**To do**.
Can you print this listing again line for line, leaving out the pictures?

● ● ●

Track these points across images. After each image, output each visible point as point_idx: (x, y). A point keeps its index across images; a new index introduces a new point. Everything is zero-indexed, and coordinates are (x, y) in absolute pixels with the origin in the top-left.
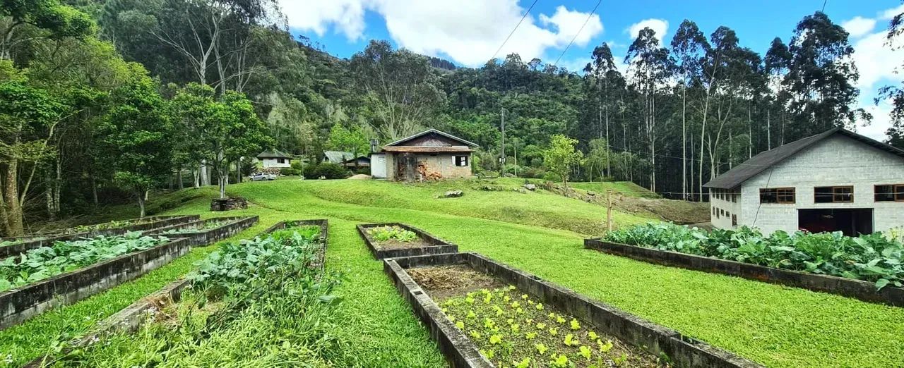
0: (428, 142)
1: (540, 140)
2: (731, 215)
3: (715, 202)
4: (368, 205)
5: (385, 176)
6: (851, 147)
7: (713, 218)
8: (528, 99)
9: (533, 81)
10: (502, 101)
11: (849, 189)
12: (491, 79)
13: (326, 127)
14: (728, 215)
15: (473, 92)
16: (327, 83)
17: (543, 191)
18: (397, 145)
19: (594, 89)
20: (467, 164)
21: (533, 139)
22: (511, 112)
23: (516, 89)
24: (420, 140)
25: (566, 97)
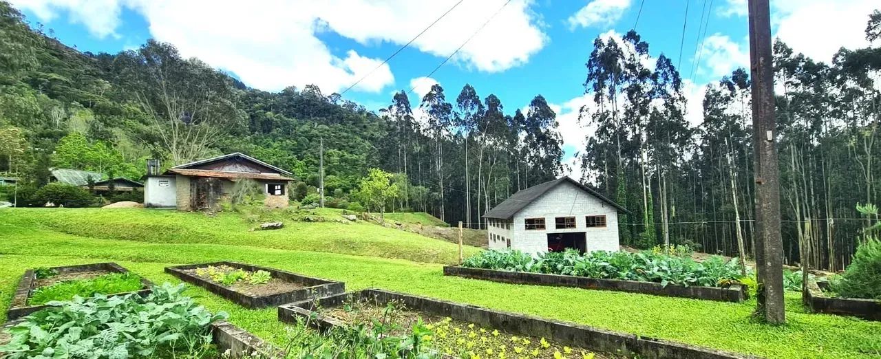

● ● ●

**Answer section**.
Track these points across images. After each image, output each visible point as point_idx: (x, y). A point keeps its index across images; a new index introduces a new point. Everything is zero-indexed, and coordinates are (x, y) in absolute pixels with the origin in the top-left.
0: (428, 142)
1: (540, 140)
2: (731, 215)
3: (715, 202)
4: (368, 205)
5: (385, 176)
6: (851, 147)
7: (713, 218)
8: (528, 99)
9: (533, 81)
10: (502, 101)
11: (849, 189)
12: (491, 79)
13: (326, 127)
14: (728, 215)
15: (473, 92)
16: (327, 83)
17: (543, 191)
18: (397, 145)
19: (594, 89)
20: (467, 164)
21: (533, 139)
22: (511, 112)
23: (516, 89)
24: (420, 140)
25: (566, 97)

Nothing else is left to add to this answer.